----- SUPPLIED MATERIAL

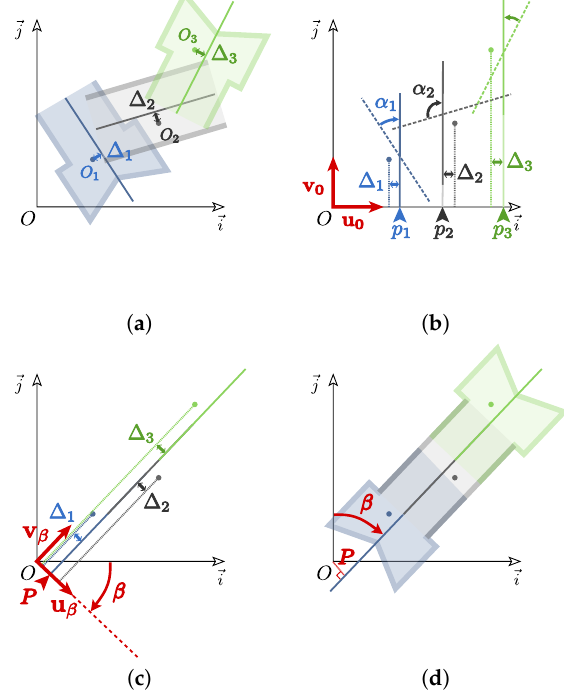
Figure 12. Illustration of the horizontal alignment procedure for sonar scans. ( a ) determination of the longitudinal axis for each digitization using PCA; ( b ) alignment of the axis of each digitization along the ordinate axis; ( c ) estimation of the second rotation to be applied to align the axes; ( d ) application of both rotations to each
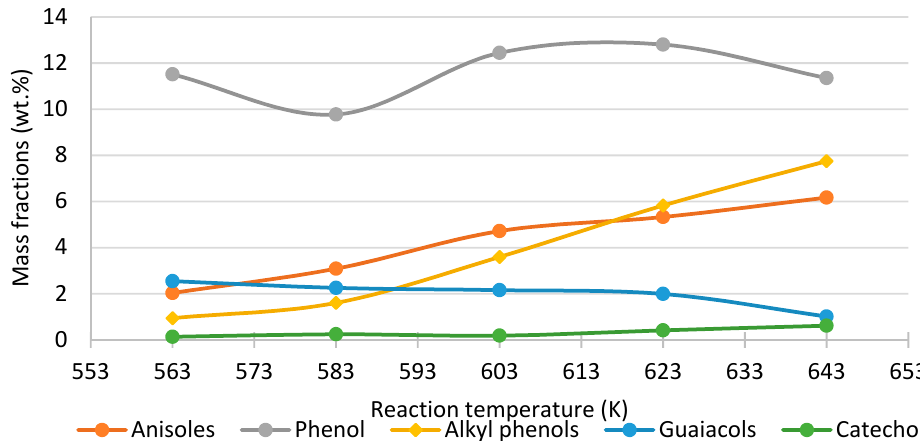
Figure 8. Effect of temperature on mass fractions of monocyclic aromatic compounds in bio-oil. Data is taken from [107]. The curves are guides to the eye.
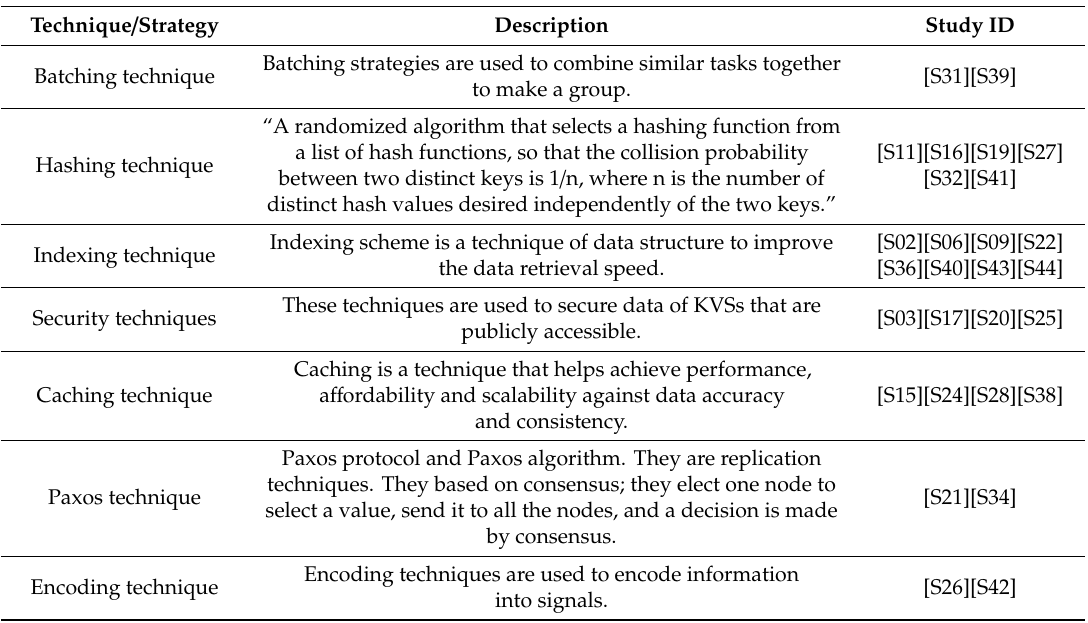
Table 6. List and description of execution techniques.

----------
----- SUPPLIED MATERIAL

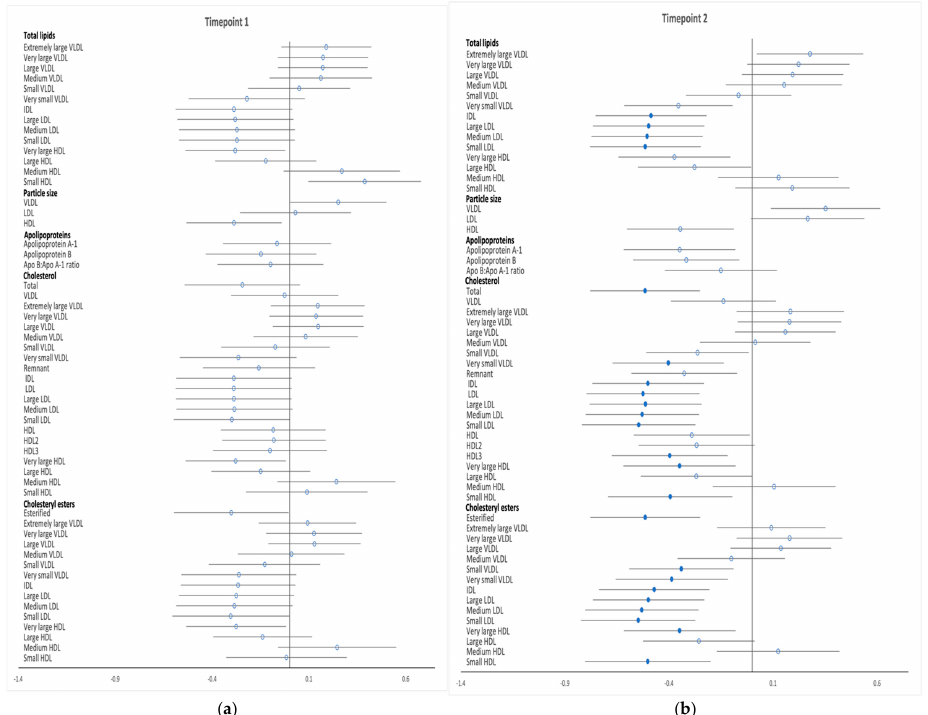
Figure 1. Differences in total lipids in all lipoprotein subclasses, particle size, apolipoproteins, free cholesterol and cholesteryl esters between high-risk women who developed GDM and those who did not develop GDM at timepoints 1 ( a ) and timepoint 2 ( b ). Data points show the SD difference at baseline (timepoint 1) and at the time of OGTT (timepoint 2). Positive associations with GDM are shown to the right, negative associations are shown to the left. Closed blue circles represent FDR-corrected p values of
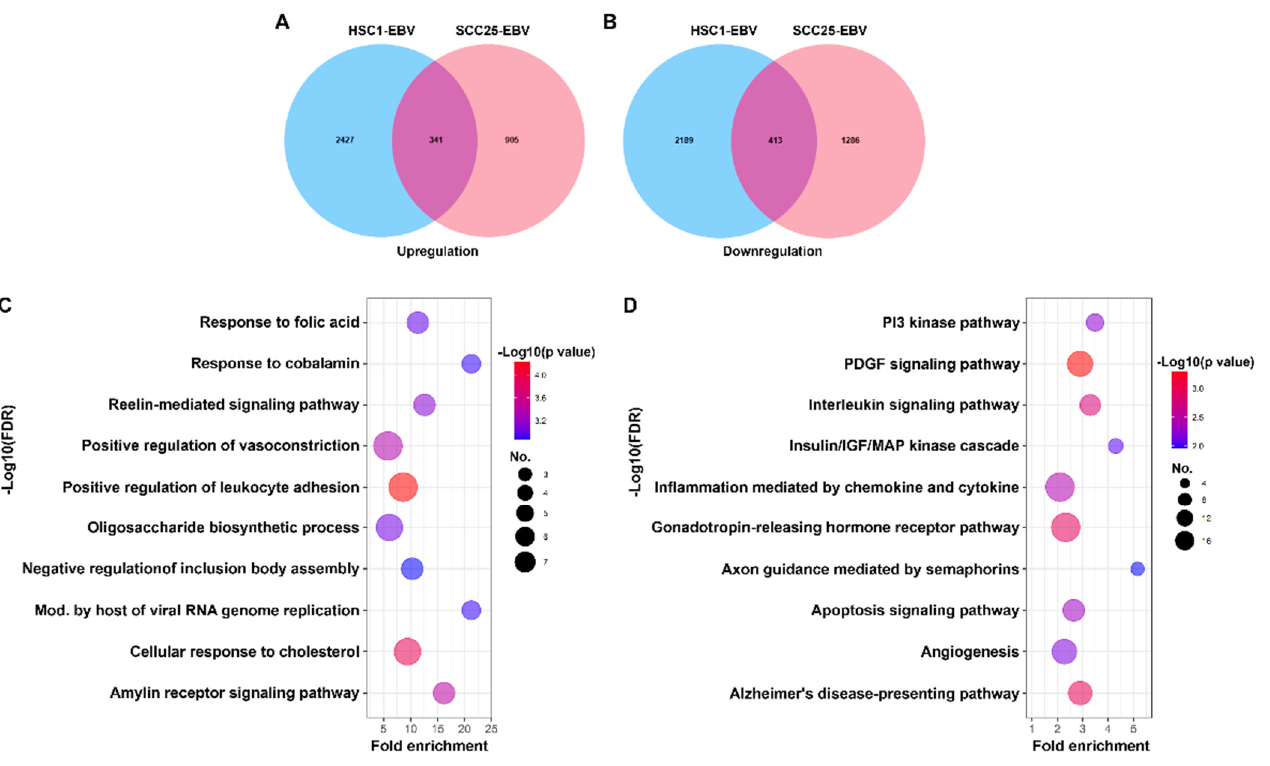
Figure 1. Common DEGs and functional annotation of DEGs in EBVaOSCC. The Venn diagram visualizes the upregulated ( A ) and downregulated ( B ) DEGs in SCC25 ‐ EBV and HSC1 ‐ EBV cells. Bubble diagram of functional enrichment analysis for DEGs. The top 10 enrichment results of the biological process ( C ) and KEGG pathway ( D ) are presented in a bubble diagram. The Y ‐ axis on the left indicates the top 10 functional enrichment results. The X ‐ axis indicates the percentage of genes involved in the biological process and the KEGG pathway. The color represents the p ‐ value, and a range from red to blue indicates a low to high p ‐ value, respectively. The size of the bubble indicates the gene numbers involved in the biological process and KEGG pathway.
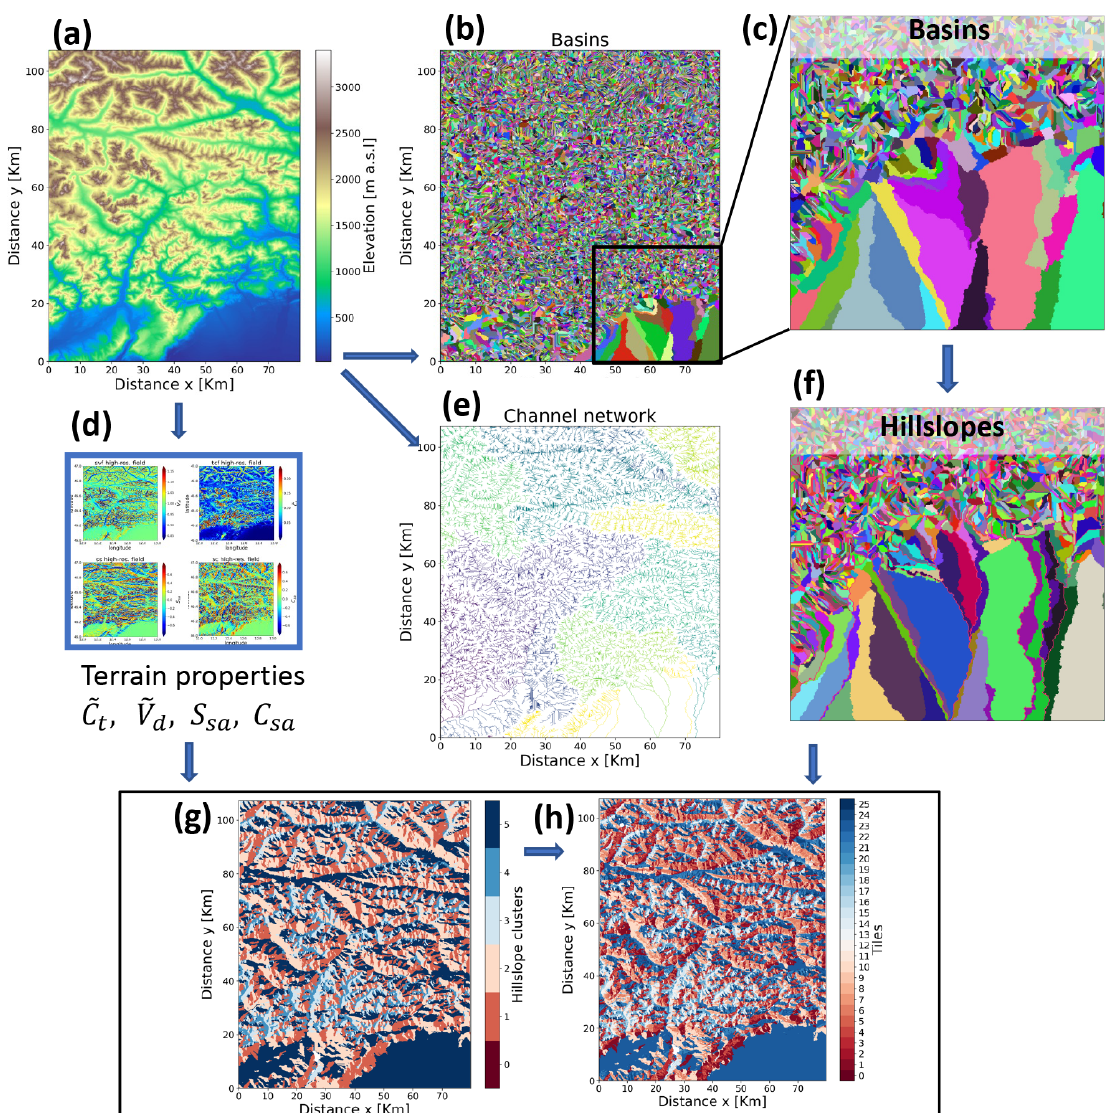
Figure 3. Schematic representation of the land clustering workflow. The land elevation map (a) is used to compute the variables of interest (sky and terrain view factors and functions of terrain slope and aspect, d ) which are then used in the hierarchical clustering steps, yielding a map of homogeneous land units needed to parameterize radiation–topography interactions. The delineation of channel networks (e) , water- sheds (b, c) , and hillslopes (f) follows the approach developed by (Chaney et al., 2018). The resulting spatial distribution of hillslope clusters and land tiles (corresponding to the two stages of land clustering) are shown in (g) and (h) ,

----------
----- SUPPLIED MATERIAL

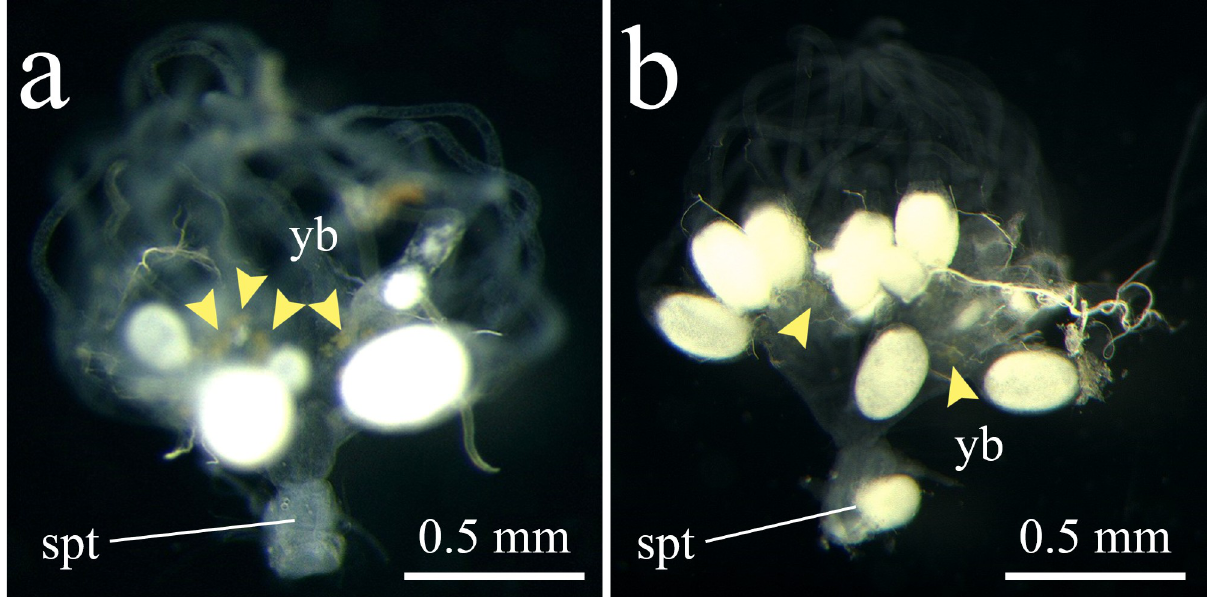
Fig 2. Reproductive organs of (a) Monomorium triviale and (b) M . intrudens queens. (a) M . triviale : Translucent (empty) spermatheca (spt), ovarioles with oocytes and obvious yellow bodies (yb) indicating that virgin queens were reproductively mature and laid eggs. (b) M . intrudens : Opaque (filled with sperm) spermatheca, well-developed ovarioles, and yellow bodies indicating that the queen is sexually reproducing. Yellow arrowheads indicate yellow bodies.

----------

▶ WORK REQUEST:
Check each line of the listing above for the string "Data" and return those that contain it.

▶ SOLUTION:
Figure 8. Effect of temperature on mass fractions of monocyclic aromatic compounds in bio-oil. Data is taken from [107]. The curves are guides to the eye.
Figure 1. Differences in total lipids in all lipoprotein subclasses, particle size, apolipoproteins, free cholesterol and cholesteryl esters between high-risk women who developed GDM and those who did not develop GDM at timepoints 1 ( a ) and timepoint 2 ( b ). Data points show the SD difference at baseline (timepoint 1) and at the time of OGTT (timepoint 2). Positive associations with GDM are shown to the right, negative associations are shown to the left. Closed blue circles represent FDR-corrected p values of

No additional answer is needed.